The propriety in confucianism is the greatest principle of living. When society lives by li it moves smoothly. Confucius saw the embodiment of this society in the idealized form of feudalistic government, illustrated by the Five Relationships: kindness in the father, filial piety in the son; gentility in the eldest brother, humility and respect in the younger; righteousness behavior in the husband, obedience in the wife; humane consideration in elders, deference in juniors; benevolence in rulers, loyalty in ministers and subjects.
Propriety in Social Relationships
In Confucian thought, human nature is innately good, but can be corrupted when people step outside of their proper roles. When people in authority abuse their power, or when subjects disrespect their superiors or try to usurp other people’s roles, relationships, and society, break down. In the Confucian view, many of today’s social problems stem from this breakdown and the resulting confusion and chaos.
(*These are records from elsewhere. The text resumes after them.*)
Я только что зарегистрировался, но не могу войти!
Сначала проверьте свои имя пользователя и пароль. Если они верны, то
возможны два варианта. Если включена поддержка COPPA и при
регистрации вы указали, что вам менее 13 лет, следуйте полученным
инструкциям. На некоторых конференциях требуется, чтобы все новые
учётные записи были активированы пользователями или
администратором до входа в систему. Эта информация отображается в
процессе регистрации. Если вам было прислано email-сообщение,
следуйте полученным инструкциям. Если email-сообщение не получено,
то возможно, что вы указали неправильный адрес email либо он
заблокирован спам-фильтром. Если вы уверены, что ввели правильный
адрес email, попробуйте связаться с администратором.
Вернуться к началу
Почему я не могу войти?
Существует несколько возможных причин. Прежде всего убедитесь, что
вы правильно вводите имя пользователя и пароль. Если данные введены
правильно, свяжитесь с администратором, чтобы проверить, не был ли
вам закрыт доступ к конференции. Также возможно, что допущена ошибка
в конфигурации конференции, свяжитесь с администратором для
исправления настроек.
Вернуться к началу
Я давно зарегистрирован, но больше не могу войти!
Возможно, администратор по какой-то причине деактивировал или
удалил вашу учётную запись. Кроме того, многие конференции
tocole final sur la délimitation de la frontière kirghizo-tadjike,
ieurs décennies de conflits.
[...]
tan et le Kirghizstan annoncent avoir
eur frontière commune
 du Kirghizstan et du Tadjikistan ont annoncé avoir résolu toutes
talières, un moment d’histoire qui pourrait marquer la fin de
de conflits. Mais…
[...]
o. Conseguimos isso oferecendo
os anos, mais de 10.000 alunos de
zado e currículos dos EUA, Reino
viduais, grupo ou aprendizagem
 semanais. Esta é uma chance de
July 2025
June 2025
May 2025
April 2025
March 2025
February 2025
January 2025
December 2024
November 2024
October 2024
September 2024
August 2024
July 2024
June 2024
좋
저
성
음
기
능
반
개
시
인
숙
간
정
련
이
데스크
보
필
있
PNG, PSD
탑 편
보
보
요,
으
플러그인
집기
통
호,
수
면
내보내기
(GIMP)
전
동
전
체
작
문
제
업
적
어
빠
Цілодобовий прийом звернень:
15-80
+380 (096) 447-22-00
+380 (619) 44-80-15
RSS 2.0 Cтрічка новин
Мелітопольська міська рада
In order to live the ideal life, it is necessary to fulfill one’s role within family and the community, and propriety in social relationships is just as important as duty to family. All relationships are modeled on the concept of filial piety: everyone should be treated with respectful reverence. Confucius said that relationships should be based on reciprocity and loyalty. For instance, a child is obligated to obey the parents, but the parents are also obligated to show kindness to the child.
Confucianism sees all human interactions in terms of five basic relationships: father-son, husband-wife, elder brother-younger brother, ruler-subject, and older friend-younger friend. In each, both parties have an obligation, and by living up to this obligation, they help maintain balance and harmony in their relationships and in society.